■ Tarefas e exercícios ■
1. No trecho do documento, quem diz a frase "Eu acho que muitas vezes eles querem se amostrar"?
2. Liste todos os tipos de masculinidade que o trecho do documento nomeia com um adjetivo.
3. Reescreva a parte do trecho do documento que começa pelas palavras que contêm "MASCULINIDADES HEGEMÔNICAS E" e termina em "2013, p. 245)", trocando "dominação" por "supremacia".

■ Trecho do documento ■
________

Em certo momento do filme, uma roda de conversa entre homens aborda a temática do assédio a partir da perspectiva masculina. Os homens ali presentes são incentivados pelo coordenador da conversa a pensar a questão de modo a compreenderem o porquê de praticarem esse tipo de ação direcionada às mulheres, e de modo a perceberem essa ação como uma forma de violência de gênero. Muitos deles, ao responderem à questão colocada pelo coordenador, apontam as mulheres como responsáveis pelo assédio, seja por meio das roupas que usam, seja por meio da conduta que adotam. Após muitas provocações e “cutucadas”, um dos homens sugere um terceiro caminho como forma de perceber o problema: a forma como os homens são criados influencia na maneira como eles se relacionam com as mulheres. Um dos participantes, inclusive, profere a seguinte frase: “Os homens foram educados para se relacionar com as mulheres de modo a entender que têm o controle sobre os corpos delas”.

 

MASCULINIDADES HEGEMÔNICAS E PERIFÉRICAS

 

Raewyn Connell (2013), em seu trabalho de repensar a ideia de masculinidade hegemônica, afirma que essa noção predominante de masculinidade foi inicialmente entendida como um padrão de práticas que permitiu a continuidade da dominação dos homens sobre as mulheres. A autora aponta que:

“A masculinidade hegemônica se distinguiu de outras masculinidades, especialmente das masculinidades subordinadas. A masculinidade hegemônica não se assumiu normal num sentido estatístico; apenas uma minoria dos homens talvez a adote. Mas certamente ela é normativa. Ela incorpora a forma mais honrada de ser um homem, ela exige que todos os outros homens se posicionem em relação a ela e legitima ideologicamente a subordinação global das mulheres aos homens.” (CONNELL, 2013, p. 245)

Os debates atuais têm sugerido, porém, algumas mudanças no conceito ao afirmarem que as concepções de masculinidade, sejam elas hegemônicas ou periféricas, estão sujeitas a transformações. Isso porque a sociedade contemporânea impõe, a todo o momento, uma série de desafios e de ameaças à hegemonia masculina, e esta, por consequência, está em contínua transformação, a fim de adaptar-se e ajustar-se às normas sociais e culturais vigentes. É possível afirmar, então, que a masculinidade não é uma entidade fixa que essencializa e dicotomiza as relações de gênero. Pelo contrário, falar em masculinidades, no plural, significa entendê-las como ações sociais relacionais, que se diferenciam de acordo com o contexto social e com o tipo de vínculo que está sendo estabelecido entre os sujeitos.

No próprio documentário é possível encontrar indícios do que foi acima exposto. Em diversos momentos, as falas dos homens e também das próprias mulheres assediadas vão em direção à ideia de que os homens assediam/violentam para afirmarem sua masculinidade para os outros homens ali presentes. A fala de Raquel é bastante significativa: “Eu acho que muitas vezes eles querem se amostrar. Assumir a masculinidade e mostrar pros amigos”. Na roda de conversa entre homens, um deles afirma que: “A cantada na rua o homem faz mais para aparecer. É pra mostrar pros amigos que é superior”. Esses relatos reforçam a ideia de masculinidades como categorias relacionais, que se constroem com e a partir da presença do outro.

________

■ Linhas de dados ■
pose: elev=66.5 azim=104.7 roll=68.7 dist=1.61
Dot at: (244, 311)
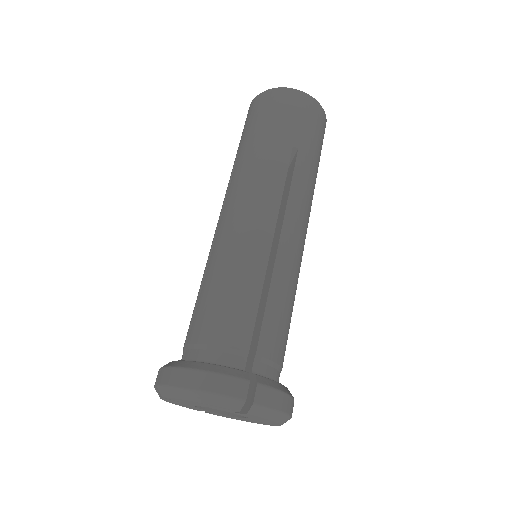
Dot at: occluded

________

■ Respostas por tarefa ■
1. Raquel.

2. Hegemônica, subordinada e periférica.

3.
MASCULINIDADES HEGEMÔNICAS E PERIFÉRICAS

 

Raewyn Connell (2013), em seu trabalho de repensar a ideia de masculinidade hegemônica, afirma que essa noção predominante de masculinidade foi inicialmente entendida como um padrão de práticas que permitiu a continuidade da supremacia dos homens sobre as mulheres. A autora aponta que:

“A masculinidade hegemônica se distinguiu de outras masculinidades, especialmente das masculinidades subordinadas. A masculinidade hegemônica não se assumiu normal num sentido estatístico; apenas uma minoria dos homens talvez a adote. Mas certamente ela é normativa. Ela incorpora a forma mais honrada de ser um homem, ela exige que todos os outros homens se posicionem em relação a ela e legitima ideologicamente a subordinação global das mulheres aos homens.” (CONNELL, 2013, p. 245)